▶ AIM OF THE EXERCISE
Below, some lines carry pictures; leave those pictures out and retype exactly the lines from the one with "focal_35mm: 300" through the one with "f_number: 3.2".

———

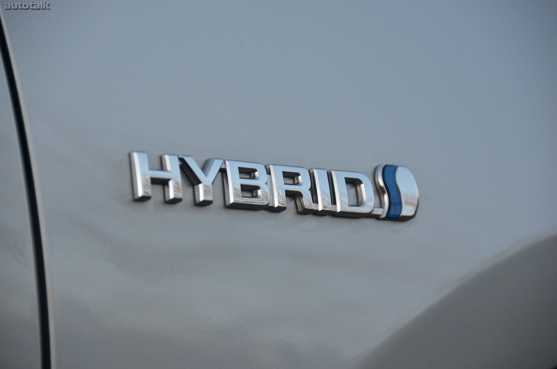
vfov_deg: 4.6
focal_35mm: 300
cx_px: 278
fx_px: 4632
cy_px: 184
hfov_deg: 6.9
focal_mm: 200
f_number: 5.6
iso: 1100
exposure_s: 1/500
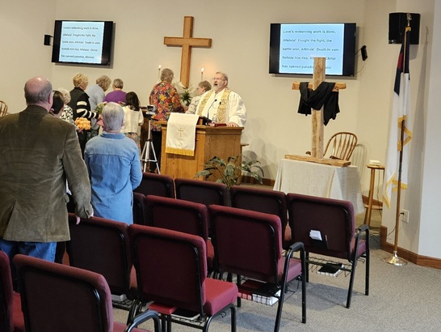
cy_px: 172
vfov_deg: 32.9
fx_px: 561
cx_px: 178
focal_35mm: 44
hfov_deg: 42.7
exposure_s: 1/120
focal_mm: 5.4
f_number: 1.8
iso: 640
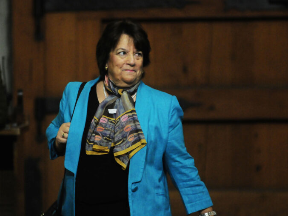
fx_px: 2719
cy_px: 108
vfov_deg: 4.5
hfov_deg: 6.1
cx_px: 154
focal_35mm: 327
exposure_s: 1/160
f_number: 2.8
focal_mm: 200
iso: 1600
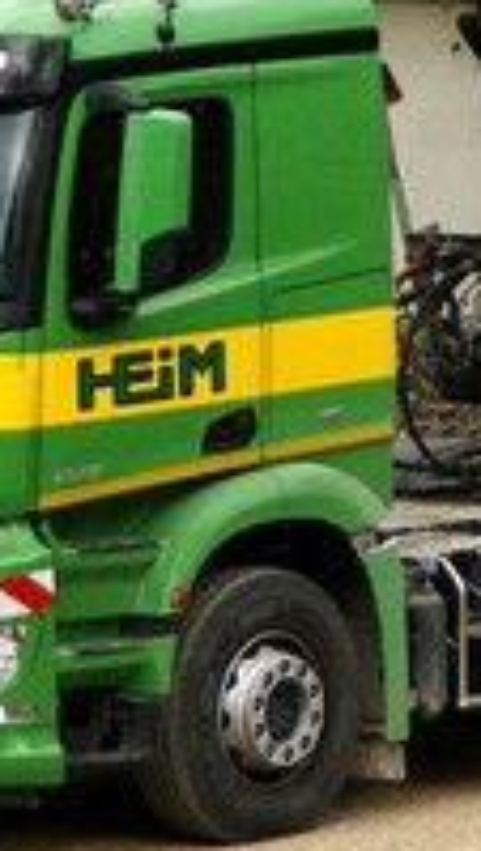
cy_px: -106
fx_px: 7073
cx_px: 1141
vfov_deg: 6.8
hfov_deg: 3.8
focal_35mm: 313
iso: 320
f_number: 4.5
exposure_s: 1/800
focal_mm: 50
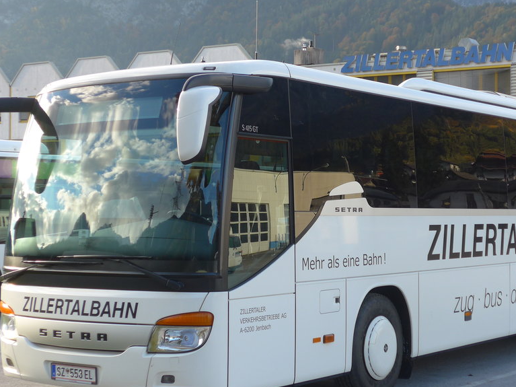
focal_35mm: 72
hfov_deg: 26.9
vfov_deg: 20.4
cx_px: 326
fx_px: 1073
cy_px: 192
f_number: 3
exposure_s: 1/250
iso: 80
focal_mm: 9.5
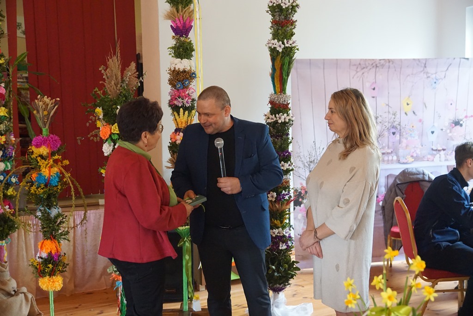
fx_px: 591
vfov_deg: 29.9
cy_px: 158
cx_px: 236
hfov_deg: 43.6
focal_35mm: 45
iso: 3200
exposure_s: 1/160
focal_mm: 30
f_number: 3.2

———

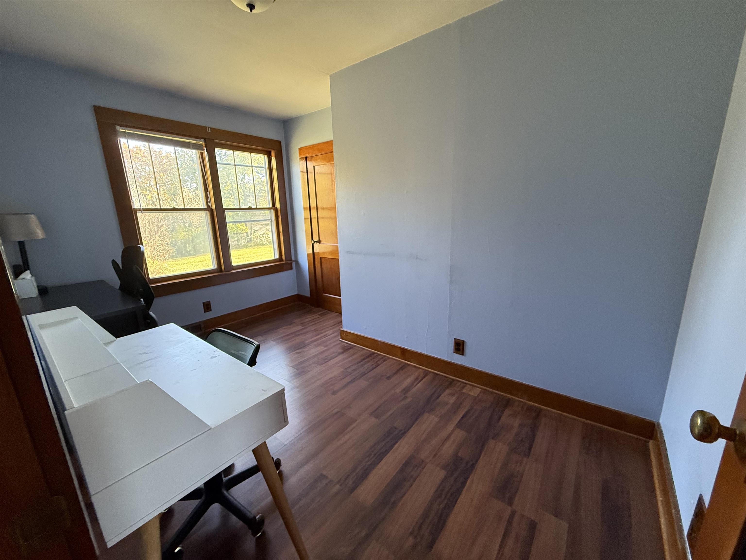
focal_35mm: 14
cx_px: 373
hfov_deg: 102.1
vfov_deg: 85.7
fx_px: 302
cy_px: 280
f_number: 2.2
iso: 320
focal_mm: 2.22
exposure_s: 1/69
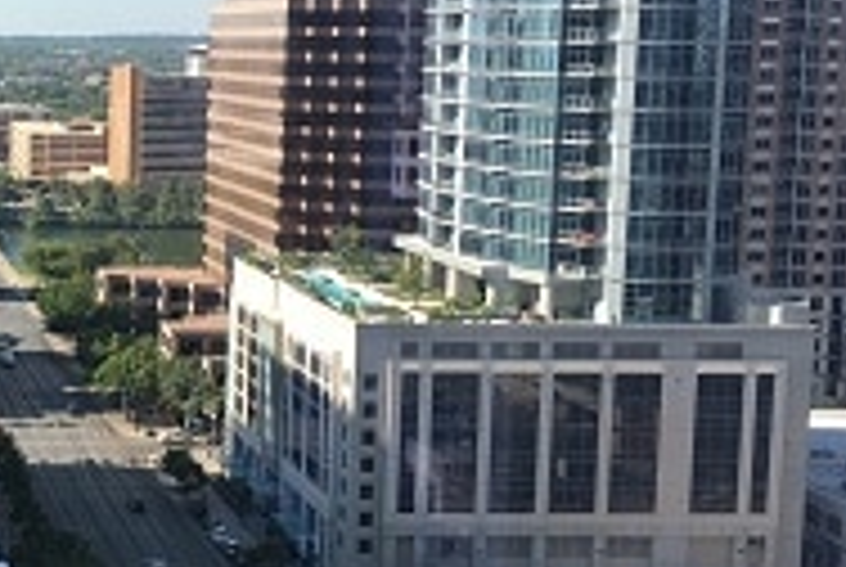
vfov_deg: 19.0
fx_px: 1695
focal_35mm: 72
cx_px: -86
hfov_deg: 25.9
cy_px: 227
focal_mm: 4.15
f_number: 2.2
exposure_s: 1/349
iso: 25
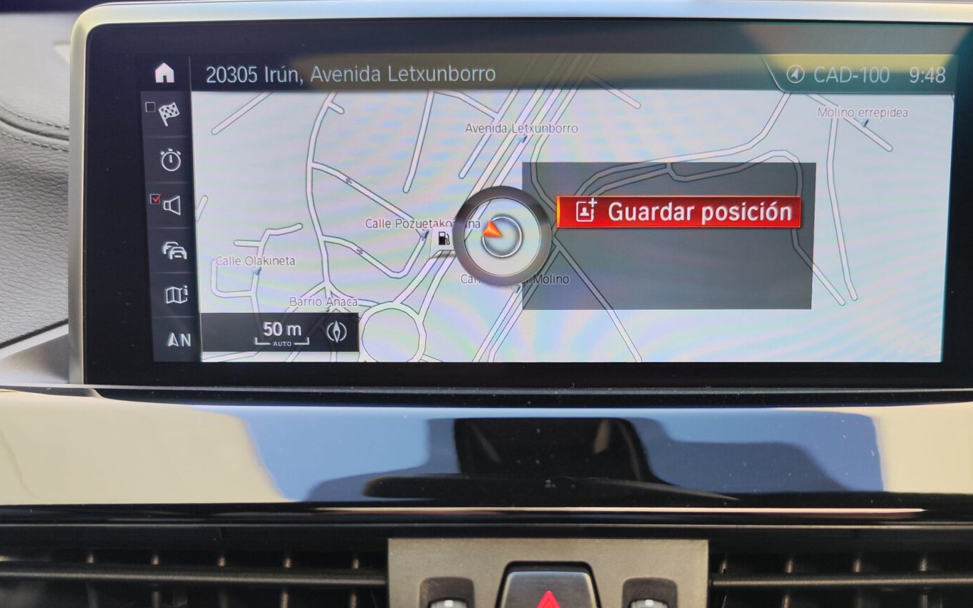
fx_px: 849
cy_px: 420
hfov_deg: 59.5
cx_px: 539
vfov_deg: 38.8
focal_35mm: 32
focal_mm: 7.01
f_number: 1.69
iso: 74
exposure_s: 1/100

———

▶ ANSWER
focal_35mm: 300
cx_px: 278
fx_px: 4632
cy_px: 184
hfov_deg: 6.9
focal_mm: 200
f_number: 5.6
iso: 1100
exposure_s: 1/500
cy_px: 172
vfov_deg: 32.9
fx_px: 561
cx_px: 178
focal_35mm: 44
hfov_deg: 42.7
exposure_s: 1/120
focal_mm: 5.4
f_number: 1.8
iso: 640
fx_px: 2719
cy_px: 108
vfov_deg: 4.5
hfov_deg: 6.1
cx_px: 154
focal_35mm: 327
exposure_s: 1/160
f_number: 2.8
focal_mm: 200
iso: 1600
cy_px: -106
fx_px: 7073
cx_px: 1141
vfov_deg: 6.8
hfov_deg: 3.8
focal_35mm: 313
iso: 320
f_number: 4.5
exposure_s: 1/800
focal_mm: 50
focal_35mm: 72
hfov_deg: 26.9
vfov_deg: 20.4
cx_px: 326
fx_px: 1073
cy_px: 192
f_number: 3
exposure_s: 1/250
iso: 80
focal_mm: 9.5
fx_px: 591
vfov_deg: 29.9
cy_px: 158
cx_px: 236
hfov_deg: 43.6
focal_35mm: 45
iso: 3200
exposure_s: 1/160
focal_mm: 30
f_number: 3.2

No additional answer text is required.